MIMS has been providing medication information to aged care facilities for decades with staff using our print products, MIMS Annual and MIMS Abbreviated, for prescribing and administration. In recent times, as the IT infrastructure and support has improved, these organisations are turning towards our online and mobile products.

Residential

 By 2050, it is expected that over 3.5 million older Australians will access aged care services each year (Productivity Commission Report, No 53, 28 June 2011).

MIMS provides medicines data and advanced clinical decision support resources to support the information management needs of today’s growing complex needs in aged care. MIMS Integrated reference data and our clinical decision support solutions are incorporated within leading aged care clinical software solutions ensuring that the medical and nursing staff have the latest medicine information available within the client record.

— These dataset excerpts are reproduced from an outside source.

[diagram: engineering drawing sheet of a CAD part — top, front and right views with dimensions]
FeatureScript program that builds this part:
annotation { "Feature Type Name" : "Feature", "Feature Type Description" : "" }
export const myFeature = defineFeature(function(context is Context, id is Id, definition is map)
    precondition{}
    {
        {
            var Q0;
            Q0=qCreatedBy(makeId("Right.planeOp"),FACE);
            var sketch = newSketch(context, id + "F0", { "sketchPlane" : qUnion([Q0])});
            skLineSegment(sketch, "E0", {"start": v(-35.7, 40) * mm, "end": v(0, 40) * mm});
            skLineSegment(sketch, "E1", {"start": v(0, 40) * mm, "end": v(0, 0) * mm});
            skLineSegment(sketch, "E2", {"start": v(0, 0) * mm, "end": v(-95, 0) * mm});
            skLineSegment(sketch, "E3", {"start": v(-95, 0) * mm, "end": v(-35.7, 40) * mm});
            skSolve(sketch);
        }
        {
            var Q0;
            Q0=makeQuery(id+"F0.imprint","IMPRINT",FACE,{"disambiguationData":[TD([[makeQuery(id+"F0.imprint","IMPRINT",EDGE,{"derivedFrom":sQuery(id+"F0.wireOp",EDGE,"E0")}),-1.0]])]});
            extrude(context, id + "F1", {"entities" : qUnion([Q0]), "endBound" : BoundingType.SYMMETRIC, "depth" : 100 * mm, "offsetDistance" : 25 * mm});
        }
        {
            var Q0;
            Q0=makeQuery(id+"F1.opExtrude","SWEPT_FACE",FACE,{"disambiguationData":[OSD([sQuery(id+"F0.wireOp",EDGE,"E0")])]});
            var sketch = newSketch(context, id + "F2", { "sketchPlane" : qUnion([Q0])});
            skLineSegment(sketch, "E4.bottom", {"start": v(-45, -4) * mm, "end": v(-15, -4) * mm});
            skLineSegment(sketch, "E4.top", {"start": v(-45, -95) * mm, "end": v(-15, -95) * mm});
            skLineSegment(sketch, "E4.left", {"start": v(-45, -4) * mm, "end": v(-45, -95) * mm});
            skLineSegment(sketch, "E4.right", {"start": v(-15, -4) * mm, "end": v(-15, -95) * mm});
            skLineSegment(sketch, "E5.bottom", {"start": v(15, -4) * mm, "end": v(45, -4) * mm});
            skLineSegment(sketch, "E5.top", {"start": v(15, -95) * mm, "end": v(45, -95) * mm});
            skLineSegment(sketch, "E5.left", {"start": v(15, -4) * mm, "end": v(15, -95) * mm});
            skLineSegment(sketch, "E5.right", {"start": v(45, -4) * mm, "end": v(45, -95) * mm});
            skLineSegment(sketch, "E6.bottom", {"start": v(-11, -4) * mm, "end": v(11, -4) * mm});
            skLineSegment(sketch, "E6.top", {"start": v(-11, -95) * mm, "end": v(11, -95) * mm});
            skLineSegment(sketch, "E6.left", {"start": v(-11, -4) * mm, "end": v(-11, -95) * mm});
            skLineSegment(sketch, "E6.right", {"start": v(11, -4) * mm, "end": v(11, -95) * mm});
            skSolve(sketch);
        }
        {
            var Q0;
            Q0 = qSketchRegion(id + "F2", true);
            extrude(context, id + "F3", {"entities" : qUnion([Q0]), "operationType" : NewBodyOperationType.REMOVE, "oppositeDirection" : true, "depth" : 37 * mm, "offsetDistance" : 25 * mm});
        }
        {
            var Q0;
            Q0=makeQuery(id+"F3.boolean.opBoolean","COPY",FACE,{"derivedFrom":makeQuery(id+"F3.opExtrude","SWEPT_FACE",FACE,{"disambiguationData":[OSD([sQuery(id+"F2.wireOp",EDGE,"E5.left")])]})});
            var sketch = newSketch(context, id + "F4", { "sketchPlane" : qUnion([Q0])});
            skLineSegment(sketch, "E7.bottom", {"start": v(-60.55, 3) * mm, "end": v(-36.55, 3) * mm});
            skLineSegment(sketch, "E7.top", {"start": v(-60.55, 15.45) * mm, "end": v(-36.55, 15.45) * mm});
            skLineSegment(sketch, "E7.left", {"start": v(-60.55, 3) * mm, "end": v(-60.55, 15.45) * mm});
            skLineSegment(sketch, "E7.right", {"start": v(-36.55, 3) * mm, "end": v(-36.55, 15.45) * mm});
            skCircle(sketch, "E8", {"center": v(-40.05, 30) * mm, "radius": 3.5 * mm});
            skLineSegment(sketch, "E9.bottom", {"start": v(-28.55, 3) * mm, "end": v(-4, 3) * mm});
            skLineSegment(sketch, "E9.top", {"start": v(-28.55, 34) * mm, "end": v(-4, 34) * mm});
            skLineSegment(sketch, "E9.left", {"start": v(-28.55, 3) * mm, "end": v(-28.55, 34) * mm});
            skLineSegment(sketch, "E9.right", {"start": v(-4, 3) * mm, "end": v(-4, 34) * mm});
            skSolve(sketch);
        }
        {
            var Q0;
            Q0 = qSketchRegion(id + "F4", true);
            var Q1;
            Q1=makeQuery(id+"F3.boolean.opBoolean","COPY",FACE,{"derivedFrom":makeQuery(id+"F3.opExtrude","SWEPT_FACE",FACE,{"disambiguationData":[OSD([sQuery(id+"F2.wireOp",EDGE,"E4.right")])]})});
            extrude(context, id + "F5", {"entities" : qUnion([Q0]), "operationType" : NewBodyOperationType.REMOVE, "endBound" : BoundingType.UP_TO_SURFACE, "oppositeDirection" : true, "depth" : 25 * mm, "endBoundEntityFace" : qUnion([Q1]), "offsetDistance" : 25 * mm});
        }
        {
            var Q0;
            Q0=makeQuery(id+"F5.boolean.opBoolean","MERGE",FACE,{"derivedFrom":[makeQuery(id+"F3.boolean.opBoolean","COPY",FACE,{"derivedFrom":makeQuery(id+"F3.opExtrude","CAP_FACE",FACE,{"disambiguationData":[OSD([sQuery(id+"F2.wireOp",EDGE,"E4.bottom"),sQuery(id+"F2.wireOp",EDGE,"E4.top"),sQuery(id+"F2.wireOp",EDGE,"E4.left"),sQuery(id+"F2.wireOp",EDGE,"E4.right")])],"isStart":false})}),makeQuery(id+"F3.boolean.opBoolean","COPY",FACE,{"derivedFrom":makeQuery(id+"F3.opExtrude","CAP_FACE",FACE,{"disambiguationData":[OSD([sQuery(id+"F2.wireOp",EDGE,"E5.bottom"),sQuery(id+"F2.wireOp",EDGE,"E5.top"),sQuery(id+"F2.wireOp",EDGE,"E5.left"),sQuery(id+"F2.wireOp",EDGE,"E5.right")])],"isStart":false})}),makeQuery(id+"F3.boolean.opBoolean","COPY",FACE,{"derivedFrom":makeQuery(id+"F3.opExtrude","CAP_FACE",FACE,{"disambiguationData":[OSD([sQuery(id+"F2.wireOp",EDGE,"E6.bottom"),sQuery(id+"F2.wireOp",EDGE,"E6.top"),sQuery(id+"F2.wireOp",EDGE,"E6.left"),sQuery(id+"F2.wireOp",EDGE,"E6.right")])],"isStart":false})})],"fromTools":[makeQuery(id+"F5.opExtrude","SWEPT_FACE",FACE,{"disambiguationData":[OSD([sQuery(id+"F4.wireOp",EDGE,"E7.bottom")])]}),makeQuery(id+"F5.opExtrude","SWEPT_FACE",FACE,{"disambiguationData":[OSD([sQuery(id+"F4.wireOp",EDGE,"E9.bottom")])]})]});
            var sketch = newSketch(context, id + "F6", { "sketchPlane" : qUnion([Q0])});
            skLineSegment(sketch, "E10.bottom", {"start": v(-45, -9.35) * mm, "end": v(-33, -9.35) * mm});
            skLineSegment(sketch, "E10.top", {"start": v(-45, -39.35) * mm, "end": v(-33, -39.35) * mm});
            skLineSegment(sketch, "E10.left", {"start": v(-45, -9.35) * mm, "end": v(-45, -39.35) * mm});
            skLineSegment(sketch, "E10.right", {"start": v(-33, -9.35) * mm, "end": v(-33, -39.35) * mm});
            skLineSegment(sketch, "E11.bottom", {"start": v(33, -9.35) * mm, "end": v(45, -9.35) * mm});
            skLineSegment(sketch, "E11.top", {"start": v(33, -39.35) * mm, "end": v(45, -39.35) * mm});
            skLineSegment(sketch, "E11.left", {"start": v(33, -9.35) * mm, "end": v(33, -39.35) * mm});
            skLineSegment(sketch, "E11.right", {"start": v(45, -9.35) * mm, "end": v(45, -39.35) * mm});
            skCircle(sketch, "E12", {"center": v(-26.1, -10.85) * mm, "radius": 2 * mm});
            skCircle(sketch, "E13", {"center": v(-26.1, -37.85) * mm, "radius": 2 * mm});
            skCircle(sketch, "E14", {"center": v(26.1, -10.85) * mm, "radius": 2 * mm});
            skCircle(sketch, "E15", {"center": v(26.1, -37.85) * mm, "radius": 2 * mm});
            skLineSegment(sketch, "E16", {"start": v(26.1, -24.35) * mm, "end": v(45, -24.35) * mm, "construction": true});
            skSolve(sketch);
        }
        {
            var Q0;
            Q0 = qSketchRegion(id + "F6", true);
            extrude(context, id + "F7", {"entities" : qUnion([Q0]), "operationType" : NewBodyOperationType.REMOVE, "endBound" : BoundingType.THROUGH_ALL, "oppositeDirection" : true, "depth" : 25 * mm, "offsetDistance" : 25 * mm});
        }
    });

MIMS powers clinical software applications by providing rapid access to a range of highly sophisticated knowledge bases that can identify when a medicine will interact with the patient’s current medications, health conditions, or known allergies. MIMS complete and up-to-date medicines information aids polypharmacy management strategies and assists in the reduction of “pill burden” in aged care. The use of MIMS reduces the risks of the likelihood of unexpected hospitalization, medication errors, and medication compliance issues. With monthly updates to our content, application developers and their vendors are assured of receiving the most up-to-date data available.

Nursing Homes

Australian studies of medication incidents involving the aged have found the administration of the wrong medication or someone else’s medications were more common in care facilities, whereas in the home setting, errors were more likely to involve incorrect dosages. A significantly rate of medication administration errors in nursing homes was caused by staffing issues such as excessive workload, distraction, staff not being aware of standard procedures or being unfamiliar with the patient.

MIMS provides medicines data and advanced clinical decision support resources to support the planning, delivery and review of medication management across aged care systems. Staff within nursing homes need access to brief medicine information that assists with identification of pills as well as information around dosage, adverse reactions, indications etc. while administering or reviewing a resident’s medicine regime. Our stand alone electronic reference products such as MIMS OnlineeMIMS and mobile device applications such as iMIMS (for iPhone/iPad/iTouch) and MIMS Mobile for smartphones are products of choice in these busy, demanding environments.

MIMS also provides medicine information, through our MIMS Integrated database product, to many software vendors that provide medication management modules within their products. Software developers have access to everything within the MIMS data from medicine formulary lists to decision support modules such as drug interaction checking.

Nurses

Every nurse knows the MIMS bible (the little book!), MIMS Abbreviated, that has been a quick reference for nearly 50 years. This great book is still very widely used by nurses as a quick check on medications during administration rounds.

Aged care facilities are quickly moving towards a full electronic environment and we are seeing greater use amongst nurses and support staff of our electronic products such as MIMS Online and our mobile products – iMIMS (for iPhone/iPad/iTouch) and MIMS Mobile for smartphones.

The electronic products are proving invaluable for them to check drug interactions particularly with patients who have multiple medications as well as checking the identification of pills e.g. admitting the patient with a plastic bag full of pills but no packaging.